São Paulo – The Brazilian trade balance’s surplus reached USD 1.6 billion in the first six business days of April up to last Friday, according to data released this Monday (11) by the Secretariat of Foreign Trade (Secex), a body of the Ministry of Development, Industry and Foreign Trade (MDIC). In the period, on April 1 to 8, Brazil registered revenues of USD 4.6 billion with exports, and spent USD 3.03 billion with imports.
The daily average of exports went up and the value average of imports slid down. Shipments generated revenues of USD 777.1 million per business day, 2.5% higher than the average of April 2015. Arrivals of imported products totaled USD 506.5 million per day, 30.9% less than the same month of last year.

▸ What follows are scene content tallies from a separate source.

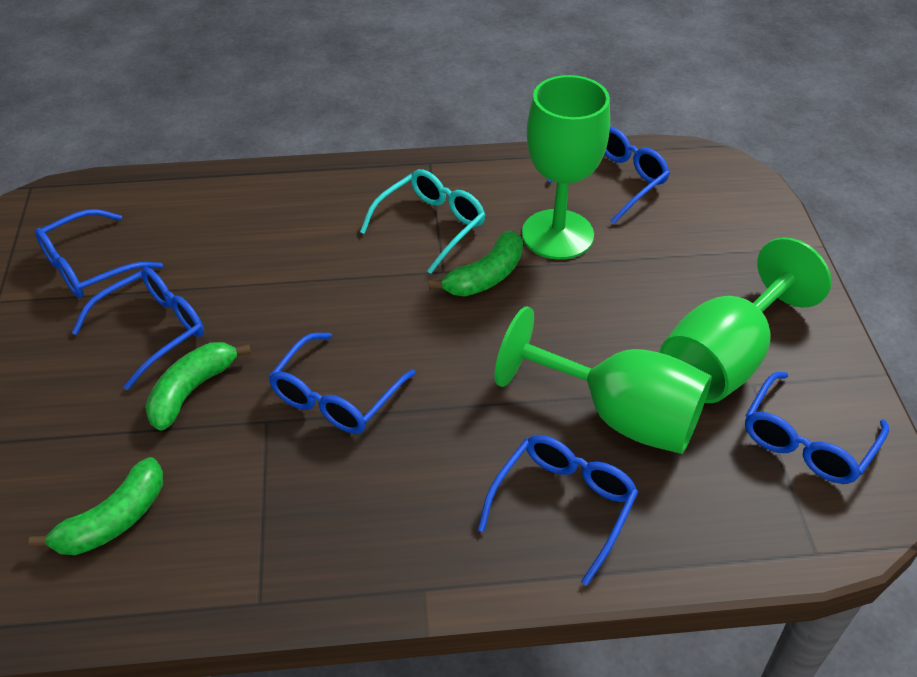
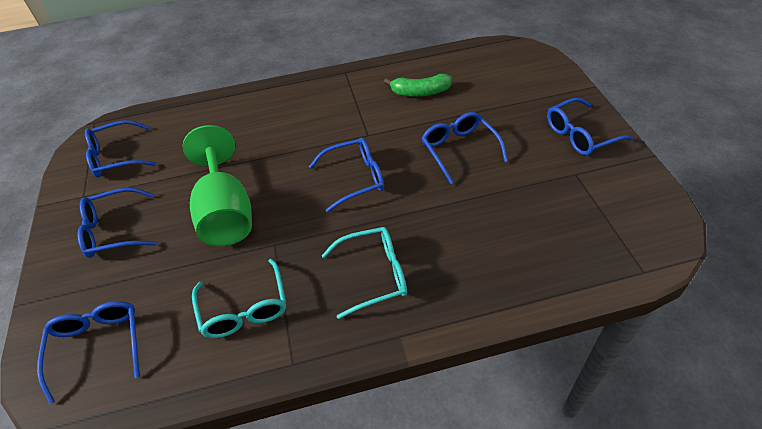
green banana: 3 -> 1
green goblet: 3 -> 1
turquoise glasses: 1 -> 2

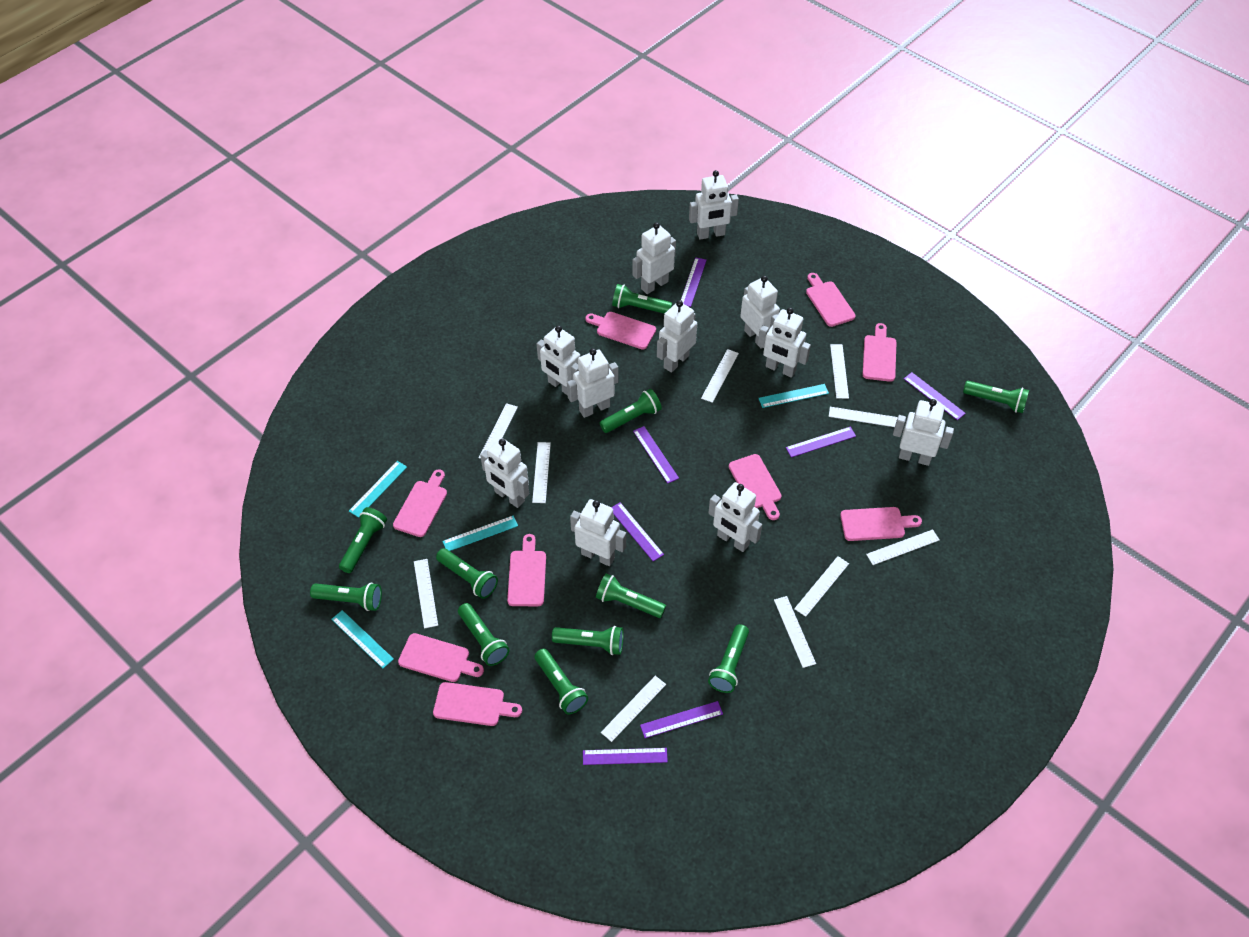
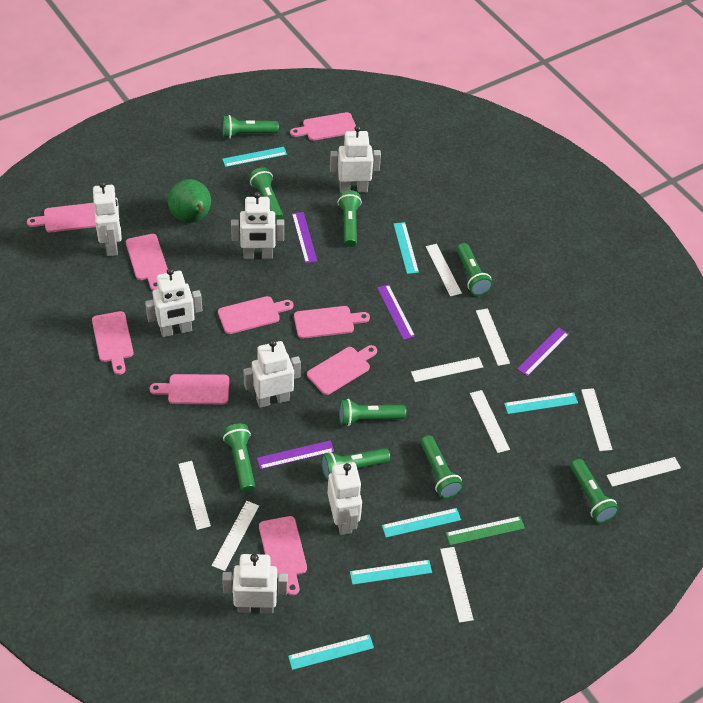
green flashlight: 11 -> 9
green pear: 0 -> 1
green ruler: 0 -> 1
purple ruler: 7 -> 4
turquoise ruler: 4 -> 6
white robot: 11 -> 7
white ruler: 10 -> 9

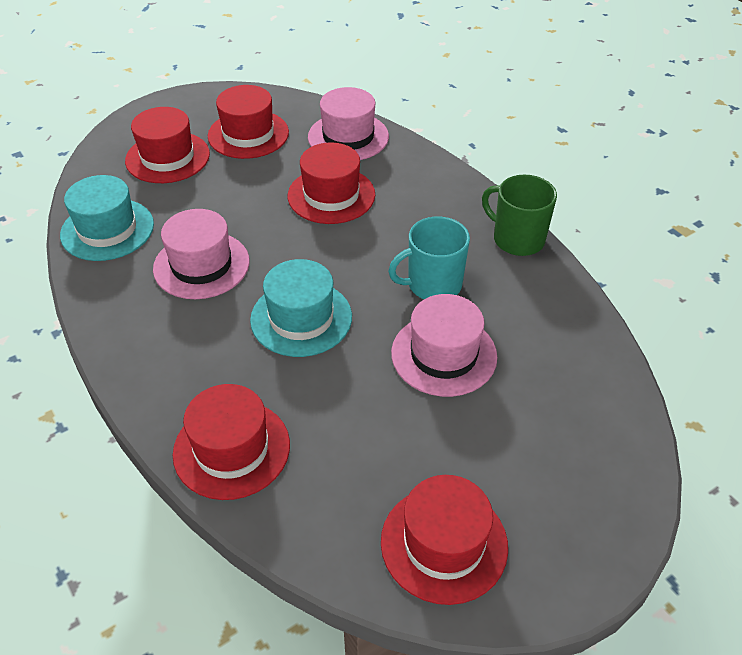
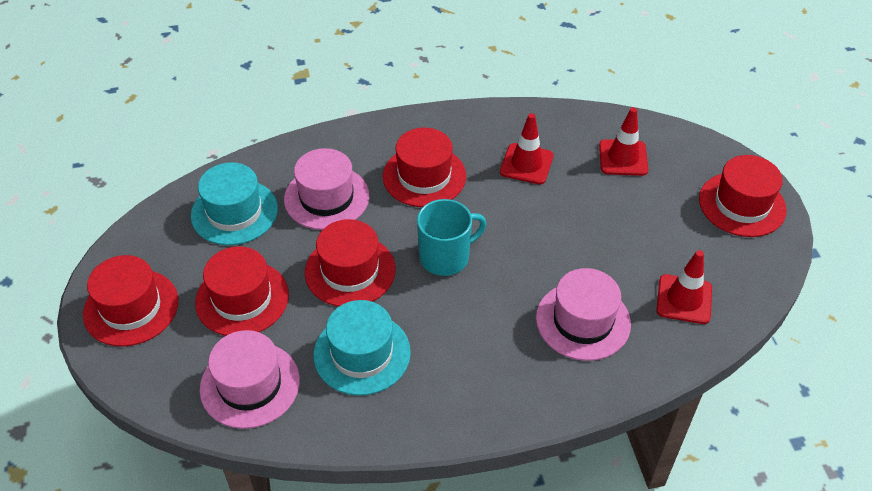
green mug: 1 -> 0
red traffic cone: 0 -> 3

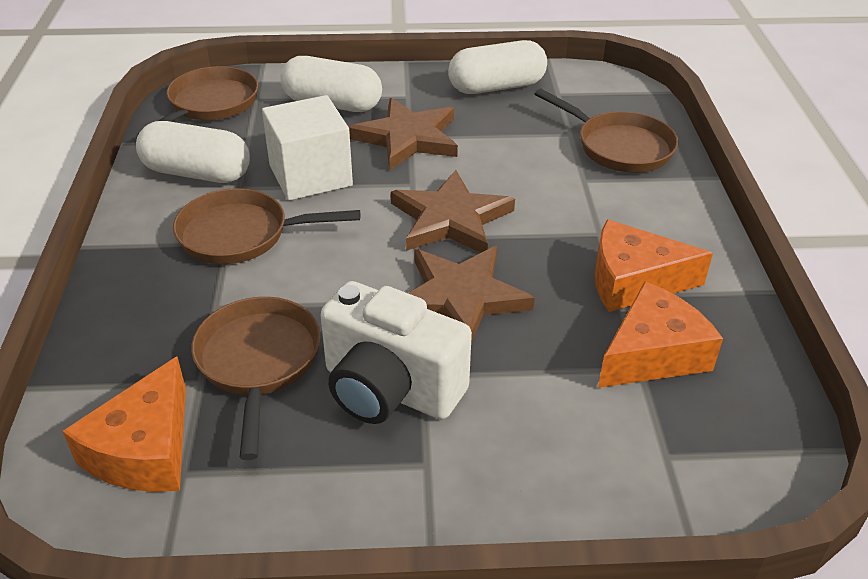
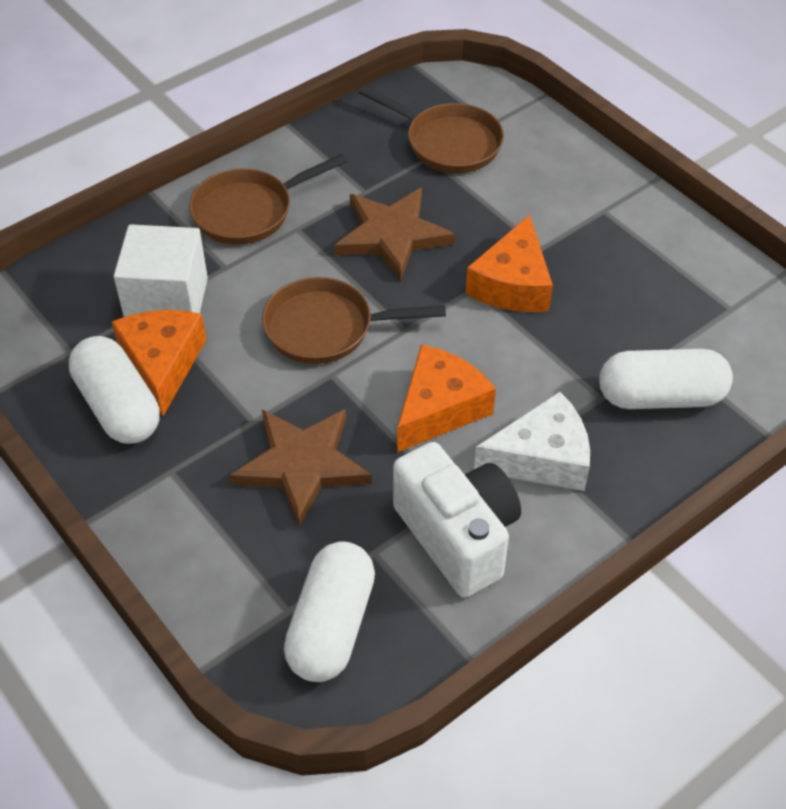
brown pan: 4 -> 3
brown star: 3 -> 2
white cheese: 0 -> 1

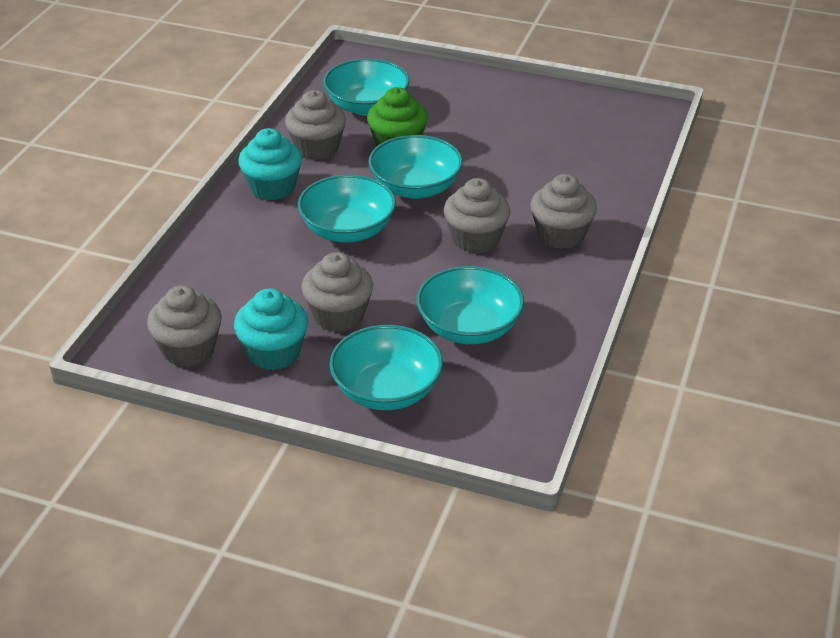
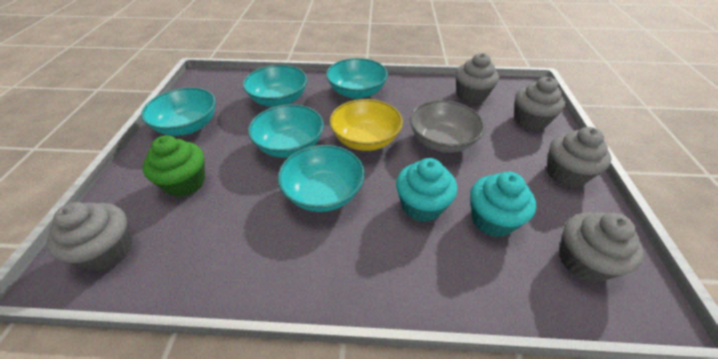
grey bowl: 0 -> 1
yellow bowl: 0 -> 1

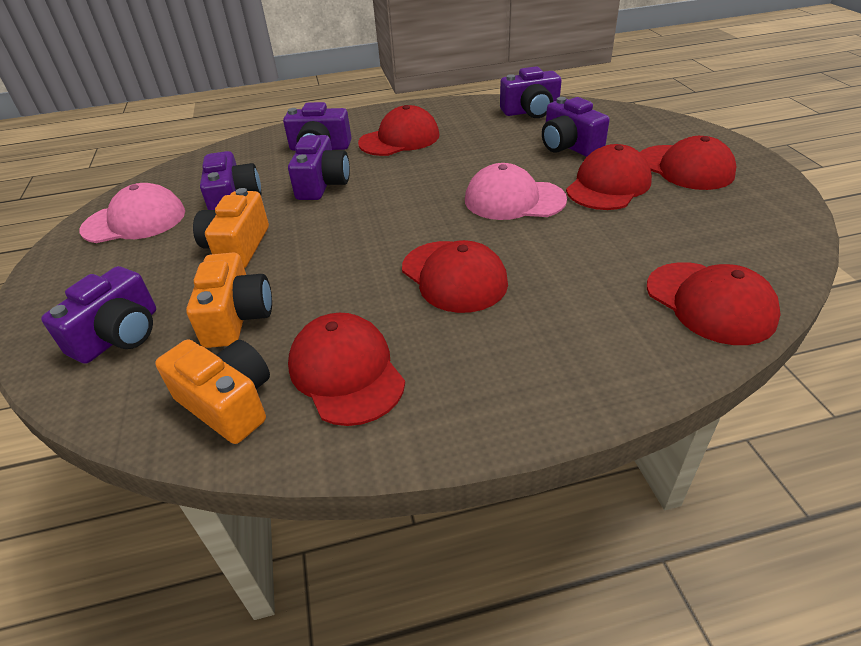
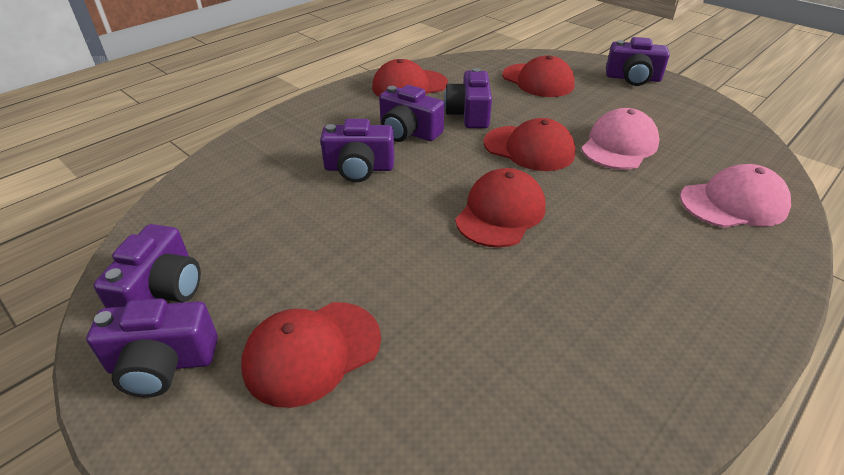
orange camera: 3 -> 0
red cap: 6 -> 5

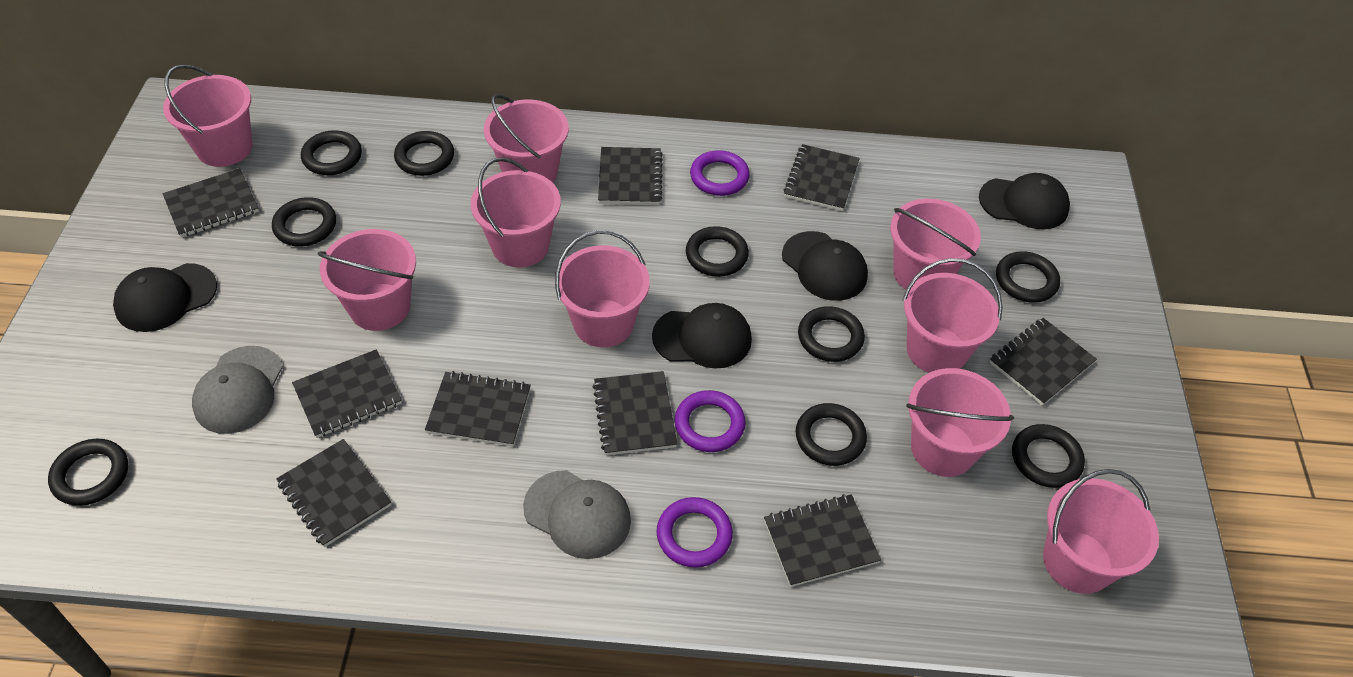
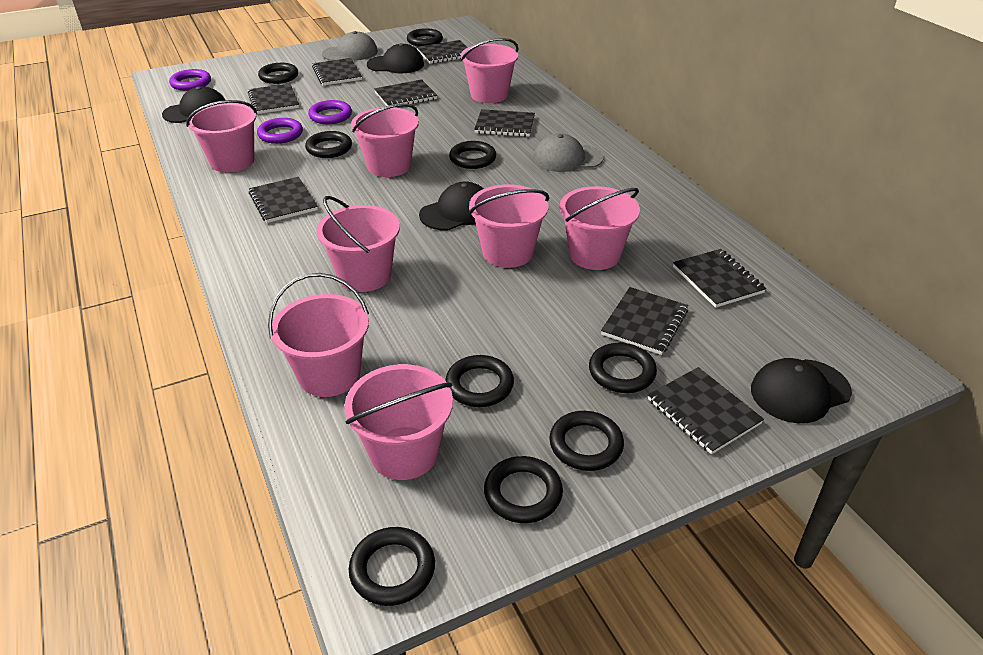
pink bucket: 9 -> 8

Semi-finished products, up 20.2%, contributed the most for exports positive performance. There was an increase in exports of copper cathodes, raw sugar, cast iron, cocoa butter and oil, semi-finished gold, wood pulp, semi-finished products of iron and steel and ferro-alloys. There was also an increase of 5.1% in the trade of basic goods, especially soy beans, pork and poultry, tobacco and soy bran.
In turn, finished products generated 5.2% less revenues with exports in these first days of the month in comparison to the same period of last year. There was a decline in sales of aluminum oxides and hydroxides, aircrafts, auto parts, electrical engines and generators, engines for vehicles, pumps and compressors, and earth-moving equipment.
The products to drive down imports the most were steel products, fuels and lubricants, auto and auto parts, mechanical equipment, electrical and electronic devices, and rubbers and by-products.
Year-to-date, which includes the period from the beginning of January until the second week of April, exports generated revenues of USD 45.2 billion to Brazil, with imports generating USD 34.2 billion. The surplus is at USD 10 billion. In the same days of last year, there was a deficit of USD 5.4 billion in the trade balance.